The engine runs a combined discovery query at gather time:

group by (broker, topic, principal) (kafka_server_brokertopicmetrics_bytesin_total{})

This single query extracts brokers, topics, and principals in one round-trip.

Produced product types¶

Product type	Cost formula	Allocation strategy	Why this strategy
`SELF_KAFKA_COMPUTE`	`broker_count × 24h × compute_hourly_rate`	Even split	Compute is shared infrastructure — every team benefits equally from broker availability regardless of their traffic volume.
`SELF_KAFKA_STORAGE`	`avg_gib × 24h × storage_per_gib_hourly`	Even split	Storage is cluster-wide; individual principal contribution to log size is not directly measurable from JMX metrics.
`SELF_KAFKA_NETWORK_INGRESS`	`sum_bytes_in ÷ 2^30 × network_ingress_per_gib`	Usage ratio (bytes in per principal)	Ingress is directly attributable — the `principal` label on `bytesin_total` tells you exactly who produced the data.
`SELF_KAFKA_NETWORK_EGRESS`	`sum_bytes_out ÷ 2^30 × network_egress_per_gib`	Usage ratio (bytes out per principal)	Same as ingress — `bytesout_total` by principal measures actual consumption.

See How Costs Work for the complete math with worked examples.

Identity discovery via Prometheus¶

With identity_source.source: prometheus, principals are extracted from metric labels during the discovery phase and again during identity resolution for each billing window:

# Discovery (gather phase) — find all principals with any traffic
group by (broker, topic, principal) (kafka_server_brokertopicmetrics_bytesin_total{})

# Billing resolution (calculate phase) — per-principal bytes in a specific window
sum by (principal) (increase(kafka_server_brokertopicmetrics_bytesin_total[1h]))

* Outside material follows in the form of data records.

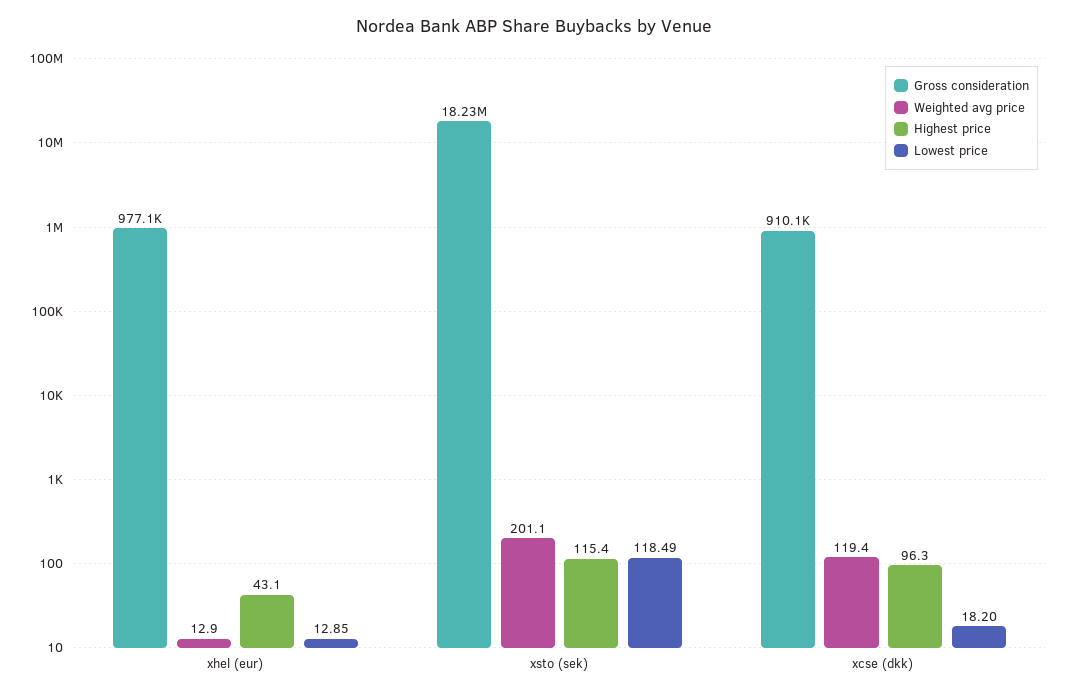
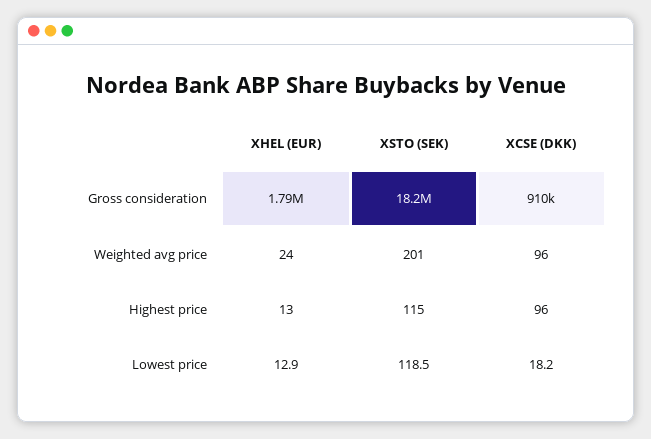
Gross consideration, xhel (eur): 977100 -> 1790000
Weighted avg price, xhel (eur): 12.9 -> 24
Highest price, xhel (eur): 43.1 -> 13
Weighted avg price, xcse (dkk): 119.4 -> 96

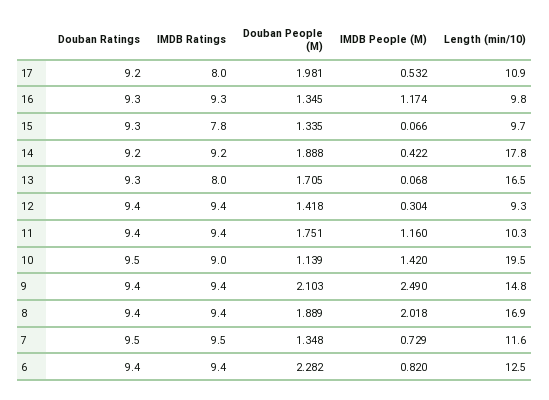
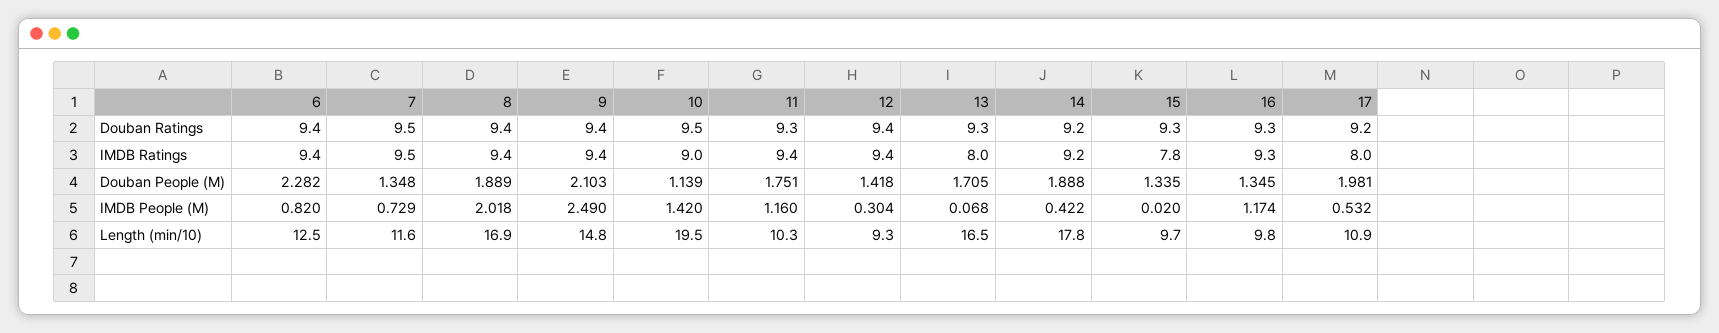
IMDB People (M), 15: 0.066 -> 0.02
Douban Ratings, 11: 9.4 -> 9.3

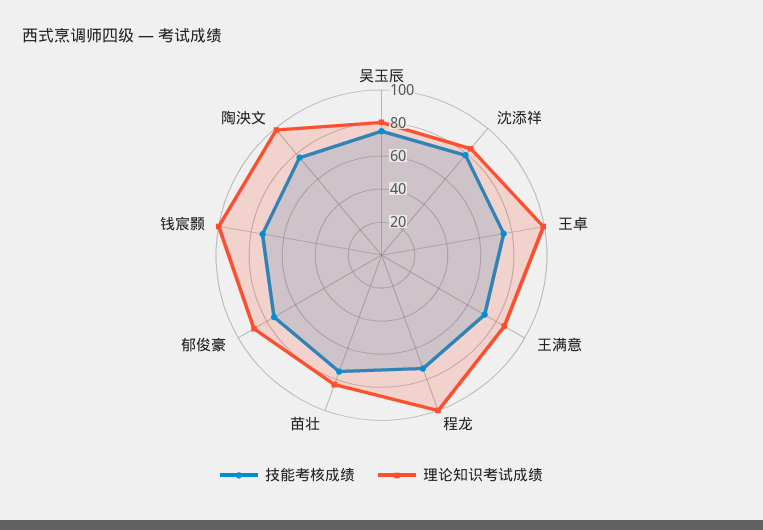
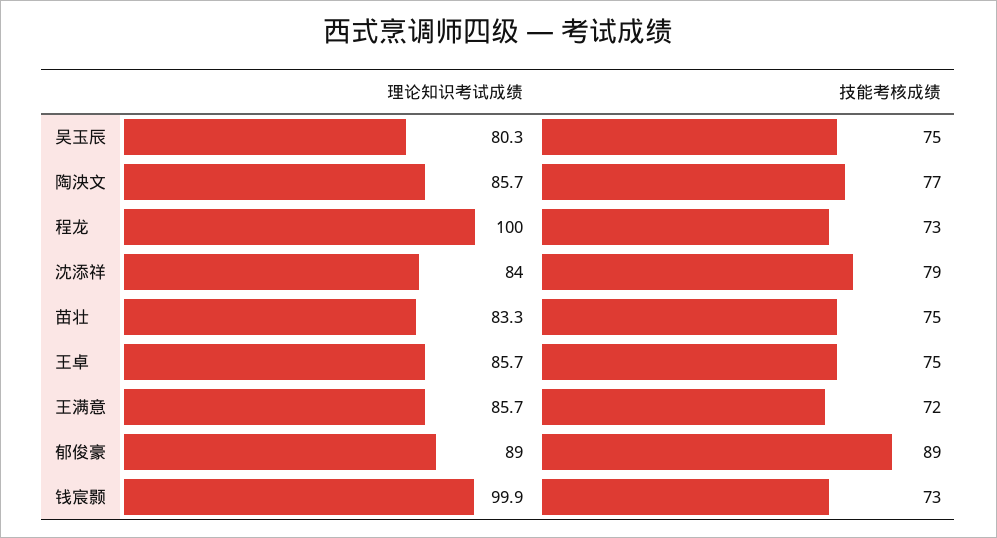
理论知识考试成绩, 王卓: 100 -> 85.7
技能考核成绩, 郁俊豪: 75 -> 89
理论知识考试成绩, 陶泱文: 100 -> 85.7

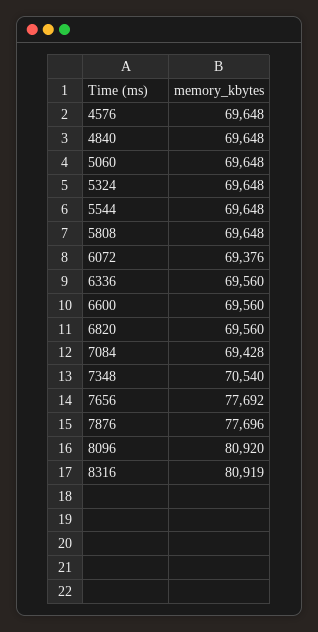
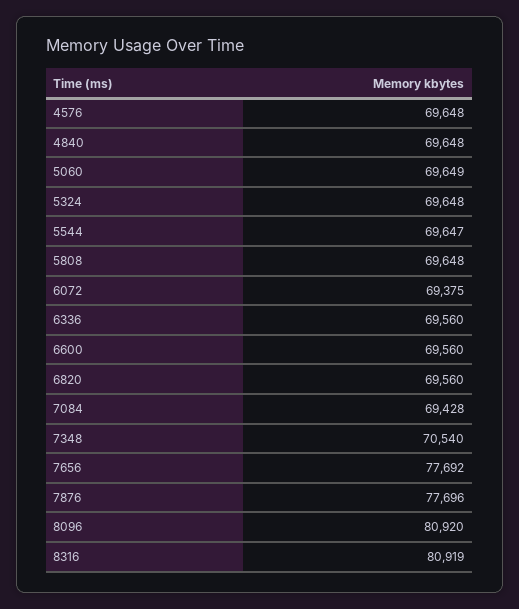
5060: 69648 -> 69649
5544: 69648 -> 69647
6072: 69376 -> 69375

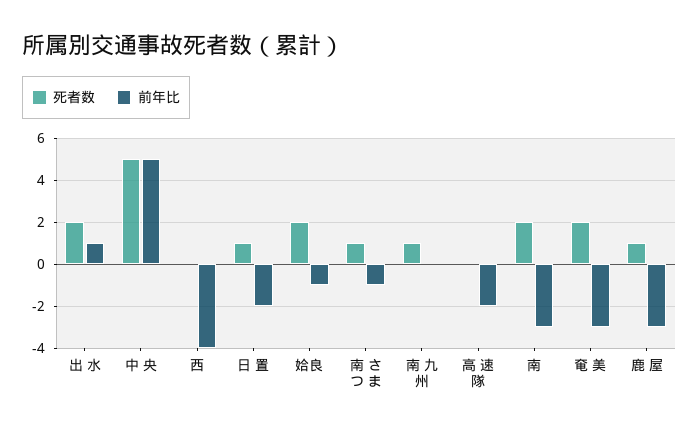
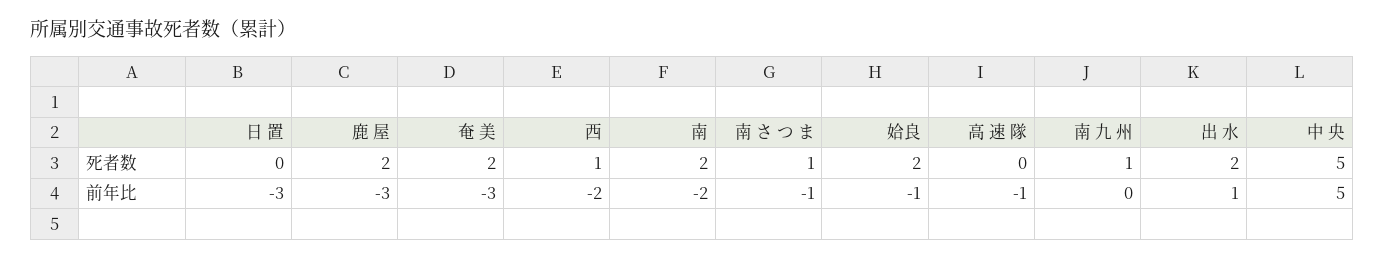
死者数, 西: 0 -> 1
前年比, 西: -4 -> -2
死者数, 日 置: 1 -> 0
前年比, 日 置: -2 -> -3
前年比, 高 速 隊: -2 -> -1
前年比, 南: -3 -> -2
死者数, 鹿 屋: 1 -> 2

The first query runs once per gather cycle and populates the resource and identity inventory. The second runs per billing window and determines which principals were active during that specific period (stored as metrics_derived identities).

Fallback behavior¶

If the engine discovers zero principals from Prometheus (e.g., the metric exists but has no principal label), the allocation chain falls through:

Usage ratio — skipped (no per-principal data)
Even split across resource_active — uses static identities if configured
Even split across tenant_period — all identities seen during the billing period
Terminal — allocates to UNALLOCATED

Check allocation_detail on chargeback rows to see which tier fired. If you see NO_METRICS_LOCATED on network costs, your principal labels are likely missing.